Instead, I got talking to a older Australian man at our guesthouse, accompanied by Thai girlfriend of course, and decided to join them on their journey. I figured a Thai-speaker and a man who’d been to Laos many times were just as good as a tourist organised operation. I wanted the challenge rather than the easy option.

This is how the journey to the slow boat panned out:

Local bus from Chiang Rai to border town Chiang Khong – 65 baht (1.76 euro)
We were told at our guesthouse that we needed to catch the first local bus at 6 am to be sure that we’d make the slow boat at 10 am in Huay Xai. It was a five minute walk in the dark with odd sounds coming from buildings around us. In the words of my friend, the bus was quite ‘Roll of Thunder Hear my Cry’. It was a rackety old thing with no leg room and enough space for 1.5 people on the bench type seats. 

It took two hours to get to Chiang Khong, the border town.
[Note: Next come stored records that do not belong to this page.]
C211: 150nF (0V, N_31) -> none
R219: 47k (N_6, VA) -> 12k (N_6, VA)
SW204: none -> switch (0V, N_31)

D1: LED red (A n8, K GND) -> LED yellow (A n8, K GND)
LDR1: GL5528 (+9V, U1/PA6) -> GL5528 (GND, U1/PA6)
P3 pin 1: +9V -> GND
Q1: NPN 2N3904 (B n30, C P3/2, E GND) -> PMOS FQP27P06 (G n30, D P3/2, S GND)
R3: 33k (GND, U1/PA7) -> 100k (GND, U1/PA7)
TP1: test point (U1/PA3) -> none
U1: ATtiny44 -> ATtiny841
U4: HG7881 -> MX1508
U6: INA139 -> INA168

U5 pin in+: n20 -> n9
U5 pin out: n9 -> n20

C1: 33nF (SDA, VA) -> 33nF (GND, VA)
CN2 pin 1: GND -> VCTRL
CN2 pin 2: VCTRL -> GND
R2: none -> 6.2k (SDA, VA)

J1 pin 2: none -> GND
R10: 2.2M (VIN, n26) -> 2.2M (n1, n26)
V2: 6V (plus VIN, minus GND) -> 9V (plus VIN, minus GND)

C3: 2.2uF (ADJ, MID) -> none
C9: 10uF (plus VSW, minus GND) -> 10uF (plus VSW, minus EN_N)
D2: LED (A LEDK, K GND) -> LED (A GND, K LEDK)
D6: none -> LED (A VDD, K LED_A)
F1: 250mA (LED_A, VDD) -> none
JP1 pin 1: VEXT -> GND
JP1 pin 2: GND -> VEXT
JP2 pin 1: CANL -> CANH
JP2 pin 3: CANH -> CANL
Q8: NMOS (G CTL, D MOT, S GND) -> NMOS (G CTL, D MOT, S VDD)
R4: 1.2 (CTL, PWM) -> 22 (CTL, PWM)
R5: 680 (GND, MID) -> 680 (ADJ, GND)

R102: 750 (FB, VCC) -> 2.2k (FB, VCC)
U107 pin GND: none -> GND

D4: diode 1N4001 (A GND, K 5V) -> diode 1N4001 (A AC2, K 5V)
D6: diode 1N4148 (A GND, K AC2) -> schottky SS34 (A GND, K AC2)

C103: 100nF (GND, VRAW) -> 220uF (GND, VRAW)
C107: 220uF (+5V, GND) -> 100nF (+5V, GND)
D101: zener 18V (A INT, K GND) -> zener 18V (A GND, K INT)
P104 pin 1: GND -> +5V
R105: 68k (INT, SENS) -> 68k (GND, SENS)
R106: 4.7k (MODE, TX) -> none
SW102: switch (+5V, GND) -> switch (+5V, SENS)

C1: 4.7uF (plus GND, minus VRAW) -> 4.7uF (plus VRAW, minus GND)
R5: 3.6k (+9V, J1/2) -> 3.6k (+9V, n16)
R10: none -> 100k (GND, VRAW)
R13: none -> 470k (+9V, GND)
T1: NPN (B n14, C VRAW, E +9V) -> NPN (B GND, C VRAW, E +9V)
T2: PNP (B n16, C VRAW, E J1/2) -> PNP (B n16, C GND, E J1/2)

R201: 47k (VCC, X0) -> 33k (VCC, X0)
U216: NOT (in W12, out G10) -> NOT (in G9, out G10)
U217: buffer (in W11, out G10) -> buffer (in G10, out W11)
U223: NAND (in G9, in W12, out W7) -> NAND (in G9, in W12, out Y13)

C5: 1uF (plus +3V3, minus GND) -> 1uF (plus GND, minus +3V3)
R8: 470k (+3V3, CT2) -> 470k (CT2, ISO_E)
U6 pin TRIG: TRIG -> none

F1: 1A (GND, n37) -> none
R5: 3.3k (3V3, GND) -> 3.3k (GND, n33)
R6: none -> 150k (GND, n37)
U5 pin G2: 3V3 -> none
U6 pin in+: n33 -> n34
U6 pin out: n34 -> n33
Tuk tuk to border control – 50 baht (1.35 euro)
We got dropped off on the middle of a highway where a line of tuk tuks were waiting to bring us to the border to get stamped out of Thailand. We saw a Tuk tuk handing some money to the bus driver (probably as a way of thank you for dropping us off at their Tuk tuk establishment).

It was a few minutes journey and not worth the money but it’s how it’s done.

Bus over bridge into Laos – 25 baht (0.68 euro)
After border control there were buses waiting outside to bring us across the bridge that divides Thailand and Laos. Apparently it used to be easier a few years ago when you crossed by boat over the border further north.

Apply for Laos visa – 35 US dollars (30.80 euro)
We got into the building, rushed to get a form to fill out the ‘Arrivals’ section along with about two other similar forms and handed them into a guy at a hatch. We waited as our visas were processed by a person who never saw our faces. We had to wait for our names to be called with a fresh visa inside. It can be the luck of the draw if your passport gets to the top or bottom of the pile to process.

As far as I saw visas cost either 30 or 35 euro depending on nationality. They only took one passport photo, not two. But I’m sure this could change from day to day. I think scamming can also happen at times but I’ve found being there early in the morning helps rather than late afternoon. 

Tuk tuk to slow boat – 100 baht (2.70 euro)
The tuk tuks were lined up and waiting to take us to where we wanted. We waited a few minutes to let it fill up. We heard him quote us something different until some locals got in and the price went up.

Slow boat ticket – 950 baht (25.70 euro)
As it’s a well-used border area, bahts are still used and accepted. We thought the time for the slow boat was 10 am. It had a sign up stating 11 am and we left after 12 pm. 

Total:
1190 baht = 32.18 euro

Total saving:
360 baht = 9.83 euro

Note:
These transportation prices in baht were true as of 19 November 2014 and the euro exchange prices were correct as of 27 February 2015. The visa price was for an Irish individual travelling by land from Thailand into Laos on 19 November 2014.